The Supreme Court of Appeals of West Virginia is considering a case that questions whether the odor of marijuana alone is enough for law enforcement to obtain a warrant to search a person’s home.

The Supreme Court is expected to rule on an appeal of Berkeley County Circuit Court’s decision to throw out evidence Martinsburg police officers found in a home after detecting the “strong odor” of the drug. Excluding the evidence effectively stopped the state from prosecuting a man on drug charges, an attorney told justices last week.

Aaron Lewis was arrested in 2020 on three counts of drug possession with intent to deliver and being a prohibited person in possession of a firearm, according to reporting by the Herald-Mail.

Court documents say Martinsburg police were answering another man’s call about a suicidal woman who had reportedly stabbed herself when they came across Lewis while searching the caller’s backyard.

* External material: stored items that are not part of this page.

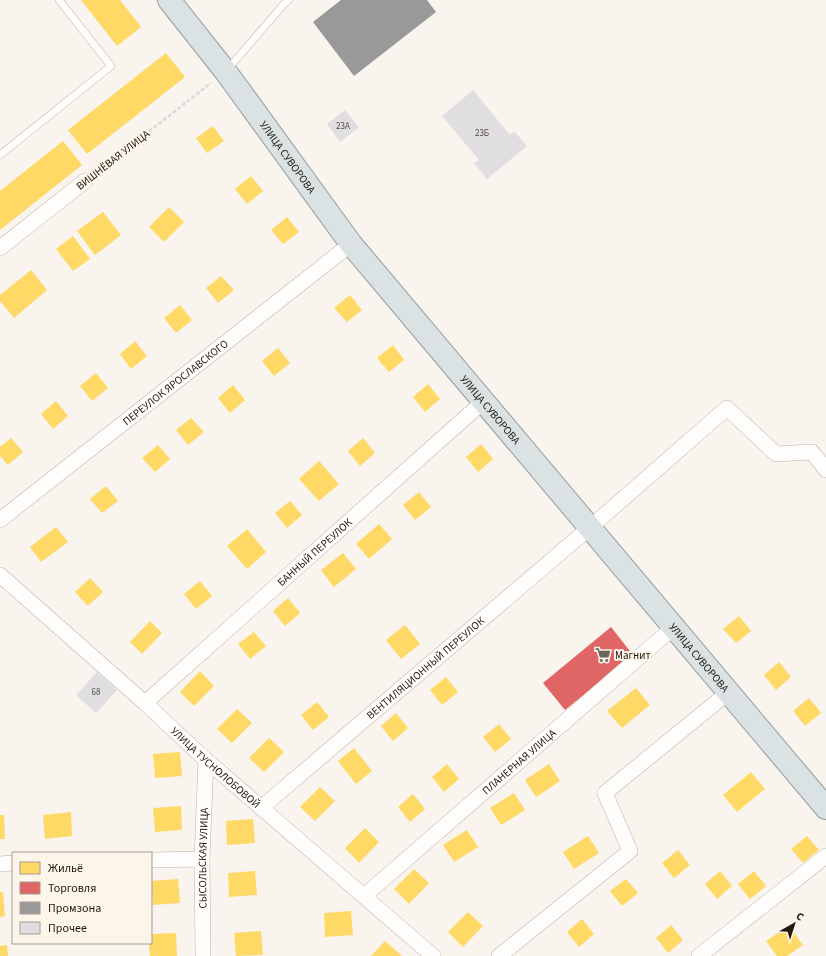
<svg xmlns="http://www.w3.org/2000/svg" width="826" height="956" viewBox="0 0 826 956" font-family="'Source Sans 3',sans-serif">
<style>
.homes{fill:#ffd966}
.shops{fill:#e06666}
.industry{fill:#999}
.building{fill:#e0dee1}
.lines{fill:none;stroke-linecap:round;stroke-linejoin:round}
.lane-casing{stroke:#b9b3ab;stroke-width:8}
.street-casing{stroke:#b9b3ab;stroke-width:16}
.primary-casing{stroke:#939e9e;stroke-width:24}
.path{stroke:#dad9d6;stroke-width:2.5;stroke-dasharray:4 2;stroke-linecap:butt}
.lane{stroke:#fefdfc;stroke-width:7}
.street{stroke:#fefdfc;stroke-width:15}
.primary{stroke:#dbe2e3;stroke-width:22}
.labels{text-anchor:middle;dominant-baseline:central;stroke-width:4;stroke-linejoin:round;paint-order:stroke}
.number-label{font-size:9px;fill:#524c45}
.street-label{font-size:11px;fill:#211a10;stroke:#fdf5ea}
.poi-label{font-size:11px;fill:#211a10;stroke:#fdf5ea;text-anchor:start}
</style>
<rect width="100%" height="100%" fill="#f9f4ee"/>
<g class="homes">
<polygon points="81,0 120,0 141,27 117,46"/>
<polygon points="166,53 185,77 87,154 68,130"/>
<polygon points="213,126 224,141 207,153 196,138"/>
<polygon points="63,141 82,165 0,230 0,191"/>
<polygon points="251,176 263,191 247,204 235,189"/>
<polygon points="169,207 184,222 164,242 149,227"/>
<polygon points="103,212 121,235 95,255 77,231"/>
<polygon points="287,217 299,232 283,244 271,230"/>
<polygon points="73,236 90,259 73,271 56,249"/>
<polygon points="31,270 47,290 14,318 0,301 0,295"/>
<polygon points="221,276 234,290 218,303 206,288"/>
<polygon points="350,295 362,310 347,322 334,308"/>
<polygon points="180,305 192,320 176,333 164,318"/>
<polygon points="135,341 147,356 131,369 120,354"/>
<polygon points="393,345 404,360 389,372 377,358"/>
<polygon points="278,348 290,363 274,376 262,361"/>
<polygon points="96,373 108,388 92,401 80,386"/>
<polygon points="428,384 440,399 425,412 413,397"/>
<polygon points="233,385 245,400 230,413 218,398"/>
<polygon points="56,401 68,416 53,429 41,414"/>
<polygon points="191,418 204,432 188,445 176,430"/>
<polygon points="11,438 23,452 8,465 0,456 0,447"/>
<polygon points="363,438 375,453 360,466 348,451"/>
<polygon points="481,444 493,459 478,472 466,457"/>
<polygon points="158,445 170,459 155,472 142,458"/>
<polygon points="319,461 339,484 319,501 299,479"/>
<polygon points="106,486 118,501 102,513 90,499"/>
<polygon points="419,492 431,507 415,520 403,505"/>
<polygon points="290,501 302,515 287,528 275,513"/>
<polygon points="379,524 392,539 369,559 356,544"/>
<polygon points="56,527 68,542 41,562 30,547"/>
<polygon points="247,529 266,552 247,569 227,546"/>
<polygon points="343,553 356,569 334,587 321,570"/>
<polygon points="90,578 103,592 88,606 75,592"/>
<polygon points="200,581 212,596 196,609 184,594"/>
<polygon points="288,598 300,613 285,626 273,611"/>
<polygon points="739,616 751,631 736,643 723,629"/>
<polygon points="150,621 162,633 142,654 130,642"/>
<polygon points="405,625 420,644 401,659 386,640"/>
<polygon points="254,632 266,646 250,659 238,644"/>
<polygon points="779,662 791,677 776,690 764,675"/>
<polygon points="200,671 214,686 194,706 180,692"/>
<polygon points="446,677 458,692 442,705 430,690"/>
<polygon points="636,688 650,705 622,728 607,711"/>
<polygon points="809,698 821,713 805,726 793,711"/>
<polygon points="317,702 329,717 313,730 301,715"/>
<polygon points="237,709 252,723 232,743 217,729"/>
<polygon points="396,713 408,728 393,741 381,726"/>
<polygon points="499,724 511,739 495,752 483,737"/>
<polygon points="269,738 284,752 264,772 249,758"/>
<polygon points="354,748 372,771 356,784 338,761"/>
<polygon points="180,752 182,776 155,778 153,754"/>
<polygon points="447,764 459,779 444,792 432,777"/>
<polygon points="549,764 560,781 536,797 525,780"/>
<polygon points="751,772 765,789 737,812 723,795"/>
<polygon points="320,787 335,801 315,821 300,807"/>
<polygon points="514,793 525,810 501,825 490,808"/>
<polygon points="413,794 425,809 410,822 398,807"/>
<polygon points="181,806 182,830 155,832 153,808"/>
<polygon points="71,812 72,836 45,839 43,815"/>
<polygon points="0,815 4,815 5,839 0,839"/>
<polygon points="253,819 255,843 227,845 226,821"/>
<polygon points="365,828 379,842 359,863 345,848"/>
<polygon points="467,830 478,847 454,862 443,845"/>
<polygon points="588,836 599,853 574,869 563,852"/>
<polygon points="807,836 819,850 803,863 791,849"/>
<polygon points="678,850 690,865 674,878 662,863"/>
<polygon points="414,869 429,883 409,904 394,889"/>
<polygon points="255,871 257,895 229,897 228,873"/>
<polygon points="720,871 732,886 717,899 705,884"/>
<polygon points="754,871 766,886 750,899 738,884"/>
<polygon points="178,879 180,903 153,905 151,881"/>
<polygon points="626,879 638,893 622,906 610,891"/>
<polygon points="0,892 3,892 5,916 0,917"/>
<polygon points="351,911 353,935 325,937 324,913"/>
<polygon points="468,912 483,926 463,947 448,932"/>
<polygon points="582,919 594,934 579,947 567,932"/>
<polygon points="671,925 683,940 668,953 656,938"/>
<polygon points="789,926 803,945 787,956 777,956 766,941"/>
<polygon points="261,931 263,955 236,956 234,933"/>
<polygon points="176,933 177,956 150,956 149,943 151,943 151,934"/>
<polygon points="385,941 402,956 371,956"/>
<polygon points="7,945 8,956 0,956 0,946"/>
</g>
<polygon class="shops" points="611,627 633,655 565,710 543,683"/>
<polygon class="industry" points="341,0 427,0 436,12 354,76 313,22"/>
<g class="building">
<polygon points="473,90 510,135 514,131 527,146 487,179 474,163 479,160 442,116"/>
<polygon points="345,110 359,127 340,142 327,124"/>
<polygon points="97,672 117,690 96,713 76,695"/>
</g>
<g class="lines">
<defs>
<g id="lane">
<polyline points="227,70 284,4 289,0"/>
<polyline points="0,155 111,66 59,0"/>
</g>
<g id="street">
<polyline points="0,248 85,181"/>
<path id="s1" d="M0,520L351,244"/>
<path id="s2" d="M0,575L145,703L206,760L433,956"/>
<path id="s3" d="M145,703L484,401"/>
<path id="s4" d="M261,808L601,518L727,408L776,454L812,452L826,470"/>
<polyline points="151,860 202,859"/>
<polyline points="0,864 13,863"/>
<path id="s5" d="M364,896L674,627"/>
<path id="s6" d="M203,956L202,859L206,760"/>
<polyline points="499,956 630,851 605,793 724,696"/>
<polyline points="699,956 826,856"/>
</g>
<g id="primary">
<path id="s7" d="M169,0L226,72L351,244L826,808"/>
</g>
</defs>
<use href="#lane" class="lane-casing"/>
<use href="#street" class="street-casing"/>
<use href="#primary" class="primary-casing"/>
<polyline class="path" points="97,172 211,83"/>
<use href="#lane" class="lane"/>
<use href="#street" class="street"/>
<use href="#primary" class="primary"/>
</g>
<defs>
<symbol id="supermarket-bare" viewBox="-9 -9 18 18"><path d="M-6-5.5h2.5l.6 2H6L4.5 2H-2.5L-4.4-4H-6ZM-1.5 3.2a1.3 1.3 0 1 0 .1 0ZM3 3.2a1.3 1.3 0 1 0 .1 0Z" fill="#6d665e" stroke="#fdf5ea" stroke-width="2.5" paint-order="stroke"/></symbol>
</defs>
<g fill-rule="evenodd">
<use href="#supermarket-bare" x="592" y="644" width="22" height="22"/>
</g>
<g class="labels">
<g class="number-label">
<text x="343" y="126">23А</text>
<text x="482" y="133">23Б</text>
<text x="96" y="692">68</text>
</g>
<g class="street-label">
<text stroke="none"><textPath href="#s7" startOffset="197">УЛИЦА СУВОРОВА</textPath></text>
<text transform="translate(113 160) rotate(-38)">ВИШНЁВАЯ УЛИЦА</text>
<text stroke="none"><textPath href="#s1" startOffset="223">ПЕРЕУЛОК ЯРОСЛАВСКОГО</textPath></text>
<text stroke="none"><textPath href="#s7" startOffset="521">УЛИЦА СУВОРОВА</textPath></text>
<text stroke="none"><textPath href="#s3" startOffset="227">БАННЫЙ ПЕРЕУЛОК</textPath></text>
<text stroke="none"><textPath href="#s7" startOffset="845">УЛИЦА СУВОРОВА</textPath></text>
<text stroke="none"><textPath href="#s4" startOffset="216">ВЕНТИЛЯЦИОННЫЙ ПЕРЕУЛОК</textPath></text>
<text stroke="none"><textPath href="#s5" startOffset="205">ПЛАНЕРНАЯ УЛИЦА</textPath></text>
<text stroke="none"><textPath href="#s2" startOffset="289">УЛИЦА ТУСНОЛОБОВОЙ</textPath></text>
<text stroke="none"><textPath href="#s6" startOffset="98">СЫСОЛЬСКАЯ УЛИЦА</textPath></text>
</g>
<g class="poi-label">
<text x="615" y="655">Магнит</text>
</g>
</g>
<rect x="12" y="852" width="140" height="92" fill="#fdf5ea" stroke="#a59d93"/>
<rect x="20" y="862" width="20" height="12" fill="#ffd966" stroke="#a59d93"/>
<text x="48" y="872" font-size="12" fill="#211a10">Жильё</text>
<rect x="20" y="882" width="20" height="12" fill="#e06666" stroke="#a59d93"/>
<text x="48" y="892" font-size="12" fill="#211a10">Торговля</text>
<rect x="20" y="902" width="20" height="12" fill="#999999" stroke="#a59d93"/>
<text x="48" y="912" font-size="12" fill="#211a10">Промзона</text>
<rect x="20" y="922" width="20" height="12" fill="#e0dee1" stroke="#a59d93"/>
<text x="48" y="932" font-size="12" fill="#211a10">Прочее</text>
<g transform="translate(794 924) rotate(39)" stroke="#fdf5ea" stroke-width="3" paint-order="stroke">
<path d="M0-3L7 15L0 10L-7 15Z" fill="#211a10"/>
<text y="-6" font-size="11" font-weight="bold" text-anchor="middle" fill="#211a10">С</text>
</g>
</svg>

Officers were unable to locate the woman so they started going door-to-door looking for her.

The officers went to Lewis’s home where his son, Aaron Lewis Jr. answered the door. The officers detected the “strong odor of marijuana,” according to court documents. The younger Lewis refused to give officers permission to search the home.

Before they obtained a search warrant, they entered the home to conduct a “protective sweep,” during which they found a bundle of money and two clear bowls with a leafy substance on the kitchen stove, court documents say. Two officers then left to obtain the search warrant while other officers stayed on scene to secure the apartment.